3.1. Network Structure

The overall network architecture of the LSRGAN method primarily comprises two core components: the Generator Network (G) and the Discriminator Network (D). Through a dynamic “game process”, both networks conduct an alternating optimization strategy, allowing for gradual improvements in their respective performances throughout the optimization process. The interaction and balance between G and D are critical in driving the continuous self-optimization and performance enhancement of LSRGAN during the iterative process. Importantly, the dynamic balancing mechanism ensures that the network effectively addresses various challenges during iterations, culminating in the HR generation of target SAR images.

As shown in Figure 1, the core design of G comprises the LRM and CA modules. The LRM is a low-requirement and low-computational network component developed based on the concept of DSConv [25,26]. The component efficiently extracts both shallow and deep features from LR SAR images and features strong transferability, facilitating plug-and-play application for model compression of various network models. The use of BN layers to standardize data distribution across layers is a conventional practice in CNNs. The method utilizes batch-wise mean and variance for feature normalization during the training phase and employs the estimated mean and variance from the training set during the testing phase. However, significant statistical differences between the training and test sets may impede the generalization capability of network models, especially in image SR tasks where the use of BN layers can also deteriorate the contrast information of images. Without BN layers, training becomes challenging, leading to the risk of the network getting stuck in local optima and failing to converge. Therefore, in our G, redundant BN layers have been tactically removed to ensure rapid convergence and improved output quality, as elaborated in Section 3.2 of the paper. Additionally, to further enhance the network performance, the CA module is introduced. The module employs two one-dimensional feature encoding processes along different directions, generating feature maps capable of directional and positional perception. These feature maps complementarily enhance the representation of targets of interest, with a detailed description provided in Section 3.3.

In G, the relationship between the LR and HR SAR image is expressed as follows:

$${\widehat{\vartheta }}_G=argmin\frac{1}{N}\sum _{n=1}^N{l}^{SR}(G_{{\vartheta }_G}\left(I_n^{LR}\right),I_n^{HR});$$

(1)

in this framework, $I^{LR}\in {\Re }^{w\times h\times C}$ and $I^{HR}\in {\Re }^{W\times H\times C}$ represent the $LR$ and $HR$ SAR images, respectively, where w and h signify the width and height of $I^{LR}$ and W and H signify the width and height of $I^{HR}$, assuming an SAR image comprises C color channels. $G_{{\vartheta }_G}$ is a feedforward neural network parametric by ${\vartheta }_G$, where ${\vartheta }_G=\left\{W_{1:L};b_{1:L}\right\}$ encapsulates the network weights and biases across L layers. These parameters are refined through the minimization of the $SR$ loss function $l^{SR}$. Furthermore, $I_n^{HR}$ and $I_n^{LR}$ represent the training data pairs of the nth set of LR and HR SAR images, $n=1,\dots ,N$.
◆ ◆ ◆ ◆ ◆
■ SHORT PROBLEM 1
Answer these questions using the passage on the LSRGAN network structure:
(a) What two core components make up the overall LSRGAN network?
(b) The LRM is developed from what concept?
(c) How many one-dimensional feature encoding processes does the CA module employ?
■ SHORT PROBLEM 2
Transcribe the part of the passage on the LSRGAN network structure that opens with the words containing "3.1. Network Structure" and closes with "target SAR images.".
■ SHORT PROBLEM 3
Go on with the passage on the LSRGAN network structure, starting after its final sentence.

[Stored data entries]
◆ ◆ ◆ ◆ ◆
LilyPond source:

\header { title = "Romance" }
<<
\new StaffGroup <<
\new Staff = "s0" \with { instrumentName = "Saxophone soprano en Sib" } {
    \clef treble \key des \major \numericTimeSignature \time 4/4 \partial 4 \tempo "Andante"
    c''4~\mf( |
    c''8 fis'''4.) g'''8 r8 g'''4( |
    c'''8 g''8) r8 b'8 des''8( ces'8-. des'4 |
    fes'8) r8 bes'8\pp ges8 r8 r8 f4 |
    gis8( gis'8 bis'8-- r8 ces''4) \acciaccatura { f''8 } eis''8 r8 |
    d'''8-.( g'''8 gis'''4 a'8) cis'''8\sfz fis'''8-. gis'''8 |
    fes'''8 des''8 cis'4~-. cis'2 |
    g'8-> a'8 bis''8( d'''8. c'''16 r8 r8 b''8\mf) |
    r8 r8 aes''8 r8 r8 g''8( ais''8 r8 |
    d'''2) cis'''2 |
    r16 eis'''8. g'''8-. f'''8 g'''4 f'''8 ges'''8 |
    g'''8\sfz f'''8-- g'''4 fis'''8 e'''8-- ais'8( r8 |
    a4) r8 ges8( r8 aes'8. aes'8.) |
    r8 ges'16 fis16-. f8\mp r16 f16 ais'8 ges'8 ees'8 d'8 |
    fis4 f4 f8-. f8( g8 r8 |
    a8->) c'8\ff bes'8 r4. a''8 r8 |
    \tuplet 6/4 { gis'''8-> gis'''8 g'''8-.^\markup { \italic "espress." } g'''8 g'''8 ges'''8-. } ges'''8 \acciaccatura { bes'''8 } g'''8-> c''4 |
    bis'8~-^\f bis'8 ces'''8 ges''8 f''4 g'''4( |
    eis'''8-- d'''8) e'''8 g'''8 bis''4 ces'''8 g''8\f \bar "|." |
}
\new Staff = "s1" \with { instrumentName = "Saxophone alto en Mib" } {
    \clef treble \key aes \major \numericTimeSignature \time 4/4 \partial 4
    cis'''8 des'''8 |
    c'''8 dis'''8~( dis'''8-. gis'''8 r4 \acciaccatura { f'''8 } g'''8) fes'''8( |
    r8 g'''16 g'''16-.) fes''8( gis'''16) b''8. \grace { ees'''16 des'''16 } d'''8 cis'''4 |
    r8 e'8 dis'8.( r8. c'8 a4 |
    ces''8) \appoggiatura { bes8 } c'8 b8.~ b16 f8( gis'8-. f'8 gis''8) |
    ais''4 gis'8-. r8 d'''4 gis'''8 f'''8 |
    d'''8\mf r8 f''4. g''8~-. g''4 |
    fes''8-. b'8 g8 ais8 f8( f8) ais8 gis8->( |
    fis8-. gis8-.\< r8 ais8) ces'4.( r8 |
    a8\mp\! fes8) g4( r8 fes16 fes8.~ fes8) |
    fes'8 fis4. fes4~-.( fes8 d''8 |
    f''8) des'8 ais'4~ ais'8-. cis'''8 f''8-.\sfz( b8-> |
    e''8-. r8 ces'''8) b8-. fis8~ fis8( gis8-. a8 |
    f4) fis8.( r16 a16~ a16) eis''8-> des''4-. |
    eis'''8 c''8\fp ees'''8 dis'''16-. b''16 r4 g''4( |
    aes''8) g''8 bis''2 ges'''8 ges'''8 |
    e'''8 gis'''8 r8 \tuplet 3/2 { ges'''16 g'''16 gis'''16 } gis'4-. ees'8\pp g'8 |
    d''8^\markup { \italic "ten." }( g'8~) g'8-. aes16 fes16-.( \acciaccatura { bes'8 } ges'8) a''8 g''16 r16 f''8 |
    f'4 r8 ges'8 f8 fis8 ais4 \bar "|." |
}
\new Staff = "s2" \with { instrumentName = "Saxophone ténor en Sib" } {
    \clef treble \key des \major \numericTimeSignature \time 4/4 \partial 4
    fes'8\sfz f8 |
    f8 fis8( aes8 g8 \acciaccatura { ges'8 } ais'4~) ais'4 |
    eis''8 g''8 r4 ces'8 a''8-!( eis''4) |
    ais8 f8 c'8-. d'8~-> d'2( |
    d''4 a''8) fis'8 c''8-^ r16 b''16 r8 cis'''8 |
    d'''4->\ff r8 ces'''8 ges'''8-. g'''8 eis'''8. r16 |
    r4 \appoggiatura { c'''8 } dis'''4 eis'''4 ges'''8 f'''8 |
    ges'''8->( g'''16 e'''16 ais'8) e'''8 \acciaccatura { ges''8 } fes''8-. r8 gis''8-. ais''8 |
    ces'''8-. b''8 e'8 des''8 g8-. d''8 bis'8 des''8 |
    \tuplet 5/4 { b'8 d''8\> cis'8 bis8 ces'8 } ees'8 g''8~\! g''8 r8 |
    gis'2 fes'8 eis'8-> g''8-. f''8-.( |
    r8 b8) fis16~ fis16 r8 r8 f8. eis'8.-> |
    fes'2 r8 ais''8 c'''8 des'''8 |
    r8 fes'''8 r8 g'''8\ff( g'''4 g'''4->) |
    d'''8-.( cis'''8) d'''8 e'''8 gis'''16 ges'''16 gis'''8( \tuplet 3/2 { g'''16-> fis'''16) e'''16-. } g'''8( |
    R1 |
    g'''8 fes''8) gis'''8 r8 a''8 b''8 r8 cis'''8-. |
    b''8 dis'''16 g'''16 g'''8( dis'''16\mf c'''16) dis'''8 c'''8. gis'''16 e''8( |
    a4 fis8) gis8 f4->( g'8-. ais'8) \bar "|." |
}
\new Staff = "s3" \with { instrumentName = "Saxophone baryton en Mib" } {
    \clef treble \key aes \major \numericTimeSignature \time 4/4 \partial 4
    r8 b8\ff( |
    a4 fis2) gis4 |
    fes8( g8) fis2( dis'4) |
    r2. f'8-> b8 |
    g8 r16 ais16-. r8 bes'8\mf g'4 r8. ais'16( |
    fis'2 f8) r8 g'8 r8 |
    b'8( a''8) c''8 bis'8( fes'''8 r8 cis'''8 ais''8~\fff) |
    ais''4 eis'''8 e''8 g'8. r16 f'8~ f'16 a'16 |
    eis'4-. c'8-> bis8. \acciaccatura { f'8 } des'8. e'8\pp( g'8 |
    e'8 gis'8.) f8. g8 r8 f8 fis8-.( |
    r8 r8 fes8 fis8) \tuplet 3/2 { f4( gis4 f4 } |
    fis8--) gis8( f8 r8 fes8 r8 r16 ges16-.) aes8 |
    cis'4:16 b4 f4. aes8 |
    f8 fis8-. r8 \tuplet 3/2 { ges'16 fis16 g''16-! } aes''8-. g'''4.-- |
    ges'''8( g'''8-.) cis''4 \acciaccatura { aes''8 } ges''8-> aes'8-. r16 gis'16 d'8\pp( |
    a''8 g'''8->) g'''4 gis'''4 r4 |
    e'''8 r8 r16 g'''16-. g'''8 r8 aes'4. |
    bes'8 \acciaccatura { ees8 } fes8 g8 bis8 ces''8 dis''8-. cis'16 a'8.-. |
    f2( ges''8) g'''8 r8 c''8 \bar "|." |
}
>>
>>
◆ ◆ ◆ ◆ ◆
■ TASK RESULT 1
(a) The Generator Network (G) and the Discriminator Network (D).
(b) DSConv.
(c) Two, along different directions.

■ TASK RESULT 2
3.1. Network Structure

The overall network architecture of the LSRGAN method primarily comprises two core components: the Generator Network (G) and the Discriminator Network (D). Through a dynamic “game process”, both networks conduct an alternating optimization strategy, allowing for gradual improvements in their respective performances throughout the optimization process. The interaction and balance between G and D are critical in driving the continuous self-optimization and performance enhancement of LSRGAN during the iterative process. Importantly, the dynamic balancing mechanism ensures that the network effectively addresses various challenges during iterations, culminating in the HR generation of target SAR images.

■ TASK RESULT 3
As shown in Figure 2, D adopts a CNN as its foundational architecture, integrating DSConv within its intermediate layers to reduce the model’s parameter and computational complexity. Moreover, to mitigate the issue of gradient vanishing that may arise during the training phase, the network incorporates Leaky Rectified Linear Unit (LeakyReLU) activation functions. When an input image is processed through a convolutional layer with a stride of 2, the dimension of the output image is correspondingly reduced. Following this, the number of feature maps supplied to the next convolutional layer is increased to twice that of the previous layer. The methodology not only reduces the spatial dimensions of the image but also significantly enhances the feature extraction capability of the network.

Following the definitions provided by Goodfellow et al. [43], we construct D, which is alternately optimized with G to address the max–min problem encountered in the adversarial process. The objective function of LSRGAN is expressed as follows:

$$\underset{{\vartheta }_G}{min}\underset{{\vartheta }_D}{max}{\mathbb{E}}_{I^{HR}\sim p_{train}\left(I^{HR}\right)}\left[log{D}_{{\vartheta }_D}\left(I^{HR}\right)\right]+{\mathbb{E}}_{I^{LR}\sim p_G\left(I^{LR}\right)}\left[log(1-D_{{\vartheta }_D}\left(G_{{\vartheta }_G}\left(I^{LR}\right)\right))\right].$$

(2)

D and G constitute two independent network architectures. In Equation (2), the inner maximization part defines the objective function of D and essentially involves learning and optimizing ${\vartheta }_D$ while keeping ${\vartheta }_G$ fixed aiming to maximize the differentiation between HR SAR images and SR SAR images. Another aspect of the outer minimization part of Equation (2) defines the objective function of G, aimed at optimizing ${\vartheta }_G$ under the condition that ${\vartheta }_D$ remains unchanged, to generate SR SAR images that closely approximate HR SAR images. Therefore, through the cyclic iteration and mutual adverse optimization strategies of ${\vartheta }_D$ and ${\vartheta }_G$ during the training process, the networks promote each other’s improvement, ultimately training a G network capable of deceiving D, thereby solving the image SR problem.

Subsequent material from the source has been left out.